Я думал (и не я один), что благодаря этим историческим, цивилизационным, культурным, а также экономическим факторам в конце 90-х годов мы окончательно победили поборников «нейтральности», которые видели Словакию (или даже всю Центральную Европу) «мостом» между Востоком и Западом. В то время мы четко понимали: де-факто это привело бы только к усилению российского влияния и возвращению Словакии в российскую орбиту. Важно понимать также российские стратегические соображения: Россия воспринимает наш регион не как «мост», а как троянского коня для распространения своего влияния. Проще говоря, чтобы играть партию в шахматы, оба игрока должны соблюдать шахматные правила, но бывает, что один играет в шахматы, а другой отрабатывает приемы карате.

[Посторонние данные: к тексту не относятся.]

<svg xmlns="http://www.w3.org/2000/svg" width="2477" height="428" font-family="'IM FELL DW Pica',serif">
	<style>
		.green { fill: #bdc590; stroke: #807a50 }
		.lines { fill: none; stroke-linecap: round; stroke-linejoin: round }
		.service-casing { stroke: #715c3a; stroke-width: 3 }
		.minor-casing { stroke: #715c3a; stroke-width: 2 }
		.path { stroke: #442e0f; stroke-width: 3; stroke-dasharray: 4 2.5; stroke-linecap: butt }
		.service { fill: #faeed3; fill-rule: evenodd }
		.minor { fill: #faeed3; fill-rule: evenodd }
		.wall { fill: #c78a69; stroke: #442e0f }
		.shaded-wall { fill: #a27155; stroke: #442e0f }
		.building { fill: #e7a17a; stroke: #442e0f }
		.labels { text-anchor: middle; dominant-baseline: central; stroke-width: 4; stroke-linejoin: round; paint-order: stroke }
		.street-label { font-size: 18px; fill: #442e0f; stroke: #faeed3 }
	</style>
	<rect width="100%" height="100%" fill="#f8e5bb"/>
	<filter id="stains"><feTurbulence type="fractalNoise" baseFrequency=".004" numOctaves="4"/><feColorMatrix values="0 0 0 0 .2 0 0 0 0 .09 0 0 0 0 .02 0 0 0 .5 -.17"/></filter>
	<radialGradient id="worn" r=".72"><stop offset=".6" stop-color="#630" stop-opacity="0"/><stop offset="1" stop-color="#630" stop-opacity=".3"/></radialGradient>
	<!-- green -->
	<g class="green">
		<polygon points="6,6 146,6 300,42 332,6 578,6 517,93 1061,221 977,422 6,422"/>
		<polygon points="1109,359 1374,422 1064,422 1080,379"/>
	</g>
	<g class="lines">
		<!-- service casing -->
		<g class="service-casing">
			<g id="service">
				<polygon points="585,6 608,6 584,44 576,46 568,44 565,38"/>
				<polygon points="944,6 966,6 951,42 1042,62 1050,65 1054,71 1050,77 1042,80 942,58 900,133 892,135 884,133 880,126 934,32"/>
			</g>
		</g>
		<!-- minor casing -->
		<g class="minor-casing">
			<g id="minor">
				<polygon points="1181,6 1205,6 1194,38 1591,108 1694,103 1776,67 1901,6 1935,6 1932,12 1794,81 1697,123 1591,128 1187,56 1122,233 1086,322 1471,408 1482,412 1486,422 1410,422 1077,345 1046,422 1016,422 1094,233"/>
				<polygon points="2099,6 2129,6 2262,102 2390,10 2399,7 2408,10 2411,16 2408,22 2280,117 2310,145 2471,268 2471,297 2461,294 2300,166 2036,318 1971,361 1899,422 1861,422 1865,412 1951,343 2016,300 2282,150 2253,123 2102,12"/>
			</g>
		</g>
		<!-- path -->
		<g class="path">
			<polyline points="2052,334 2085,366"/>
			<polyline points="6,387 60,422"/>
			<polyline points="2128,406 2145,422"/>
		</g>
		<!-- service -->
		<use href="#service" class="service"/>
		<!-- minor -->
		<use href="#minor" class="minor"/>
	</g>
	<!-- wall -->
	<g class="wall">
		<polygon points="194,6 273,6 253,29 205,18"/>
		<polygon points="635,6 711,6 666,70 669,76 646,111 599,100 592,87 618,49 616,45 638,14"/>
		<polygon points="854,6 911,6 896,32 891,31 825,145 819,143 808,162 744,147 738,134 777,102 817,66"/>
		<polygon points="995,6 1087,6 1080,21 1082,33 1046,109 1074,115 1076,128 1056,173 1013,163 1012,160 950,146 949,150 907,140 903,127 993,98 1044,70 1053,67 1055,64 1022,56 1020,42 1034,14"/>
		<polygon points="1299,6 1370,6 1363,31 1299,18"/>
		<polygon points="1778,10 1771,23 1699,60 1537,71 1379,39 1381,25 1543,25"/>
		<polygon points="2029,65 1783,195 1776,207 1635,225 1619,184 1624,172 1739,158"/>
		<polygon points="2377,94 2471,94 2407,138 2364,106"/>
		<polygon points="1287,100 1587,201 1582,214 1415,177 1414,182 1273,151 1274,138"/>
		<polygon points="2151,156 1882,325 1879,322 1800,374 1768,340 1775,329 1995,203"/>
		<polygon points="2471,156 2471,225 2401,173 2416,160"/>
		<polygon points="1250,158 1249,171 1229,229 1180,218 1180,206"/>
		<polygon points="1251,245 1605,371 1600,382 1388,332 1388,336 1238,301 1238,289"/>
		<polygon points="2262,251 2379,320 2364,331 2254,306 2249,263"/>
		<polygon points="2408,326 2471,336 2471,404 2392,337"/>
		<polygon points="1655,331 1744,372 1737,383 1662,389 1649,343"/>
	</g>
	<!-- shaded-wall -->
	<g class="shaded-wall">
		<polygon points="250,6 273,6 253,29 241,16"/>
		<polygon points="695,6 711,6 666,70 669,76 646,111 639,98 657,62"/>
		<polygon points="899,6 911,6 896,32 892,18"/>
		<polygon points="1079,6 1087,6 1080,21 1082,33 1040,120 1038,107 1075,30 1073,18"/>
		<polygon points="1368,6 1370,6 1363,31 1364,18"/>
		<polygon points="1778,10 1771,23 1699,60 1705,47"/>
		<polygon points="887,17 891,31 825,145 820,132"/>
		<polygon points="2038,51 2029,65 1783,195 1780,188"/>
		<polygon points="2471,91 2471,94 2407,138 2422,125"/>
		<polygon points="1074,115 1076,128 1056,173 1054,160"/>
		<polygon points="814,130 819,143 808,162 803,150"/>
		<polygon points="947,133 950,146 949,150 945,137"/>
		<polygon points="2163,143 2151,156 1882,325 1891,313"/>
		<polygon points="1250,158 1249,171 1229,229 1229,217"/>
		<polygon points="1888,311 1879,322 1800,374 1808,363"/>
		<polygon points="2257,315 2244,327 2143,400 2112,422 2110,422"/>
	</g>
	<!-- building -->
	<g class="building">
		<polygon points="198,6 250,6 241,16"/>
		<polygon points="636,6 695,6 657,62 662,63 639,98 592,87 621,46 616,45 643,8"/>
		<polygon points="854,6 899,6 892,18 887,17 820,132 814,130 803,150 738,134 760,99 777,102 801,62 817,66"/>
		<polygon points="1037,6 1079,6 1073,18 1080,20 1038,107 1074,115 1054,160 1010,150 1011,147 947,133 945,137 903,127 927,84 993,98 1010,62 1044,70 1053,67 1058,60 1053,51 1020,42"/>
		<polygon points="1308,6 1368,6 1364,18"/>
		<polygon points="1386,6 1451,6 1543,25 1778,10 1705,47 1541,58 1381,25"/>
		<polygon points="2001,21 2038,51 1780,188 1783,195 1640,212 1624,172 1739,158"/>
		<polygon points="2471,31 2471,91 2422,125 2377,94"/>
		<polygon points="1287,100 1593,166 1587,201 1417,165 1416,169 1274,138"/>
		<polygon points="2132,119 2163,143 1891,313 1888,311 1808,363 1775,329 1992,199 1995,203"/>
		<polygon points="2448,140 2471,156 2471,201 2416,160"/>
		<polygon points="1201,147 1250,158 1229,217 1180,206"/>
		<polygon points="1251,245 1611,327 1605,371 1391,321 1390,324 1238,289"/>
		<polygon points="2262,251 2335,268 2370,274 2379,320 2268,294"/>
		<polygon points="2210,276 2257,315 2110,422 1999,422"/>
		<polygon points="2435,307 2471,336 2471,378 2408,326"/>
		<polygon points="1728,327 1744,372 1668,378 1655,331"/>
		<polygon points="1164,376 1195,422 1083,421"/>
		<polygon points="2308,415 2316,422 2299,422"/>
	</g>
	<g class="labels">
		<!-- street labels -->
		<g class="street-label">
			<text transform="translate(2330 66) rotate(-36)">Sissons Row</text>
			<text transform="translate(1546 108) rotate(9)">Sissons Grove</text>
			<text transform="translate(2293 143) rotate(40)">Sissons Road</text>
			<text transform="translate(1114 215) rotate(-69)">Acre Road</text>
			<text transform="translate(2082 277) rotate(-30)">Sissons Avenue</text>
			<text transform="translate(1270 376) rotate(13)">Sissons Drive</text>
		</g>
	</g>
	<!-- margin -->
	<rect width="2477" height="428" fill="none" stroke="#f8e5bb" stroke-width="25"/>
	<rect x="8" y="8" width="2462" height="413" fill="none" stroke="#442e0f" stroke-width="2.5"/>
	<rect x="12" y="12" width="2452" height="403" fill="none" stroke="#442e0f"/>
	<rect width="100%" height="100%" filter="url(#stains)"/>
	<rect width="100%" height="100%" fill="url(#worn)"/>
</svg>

Однако нынешняя дискуссия подтверждает, что наши западные корни все чаще будут ставить под сомнение. В этом, в частности, наша вина: мы почивали на лаврах, думая, что со вступлением в НАТО и Европейский Союз история закончилась. Ясно, что это не так. Есть группа людей, которые думают иначе. Они в меньшинстве, но очень громко высказываются, играют определенную роль и пользуются влиянием. Тем не менее наша прозападная позиция по-прежнему крепка: Европейский Союз поддерживает две трети населения, а НАТО — стабильно более 50%. Однако нельзя игнорировать попытки поставить под сомнение западную принадлежность Словакии и ослабить наши институциональные связи, прежде всего с НАТО, но и с ЕС тоже. В геополитически нестабильный период, в условиях работы пропаганды и информационной войны мы не можем более почивать на лаврах.

В подобных обстоятельствах нельзя исключить эффекта «черного лебедя», когда тенденции меняются быстро и драматичным образом. Поэтому мы должны действовать, чтобы не отвратить угрозу от наших западных цивилизационных ценностей. Мы не хотим конфронтации, но от ценностей и цивилизационной идентичности не отступимся. Мы репрезентируем большую часть населения и обладаем интеллектуальным превосходством, и эти две вещи должны обеспечить нам здоровую (не гипертрофированную) самоуверенность. Мы беседуем с людьми, объясняем происходящее, приводим факты и цифры, которые никогда не лгут. Четырех десятилетий вне Запада нам оказалось достаточно.

Автор — государственный секретарь Министерства обороны Словацкой Республики.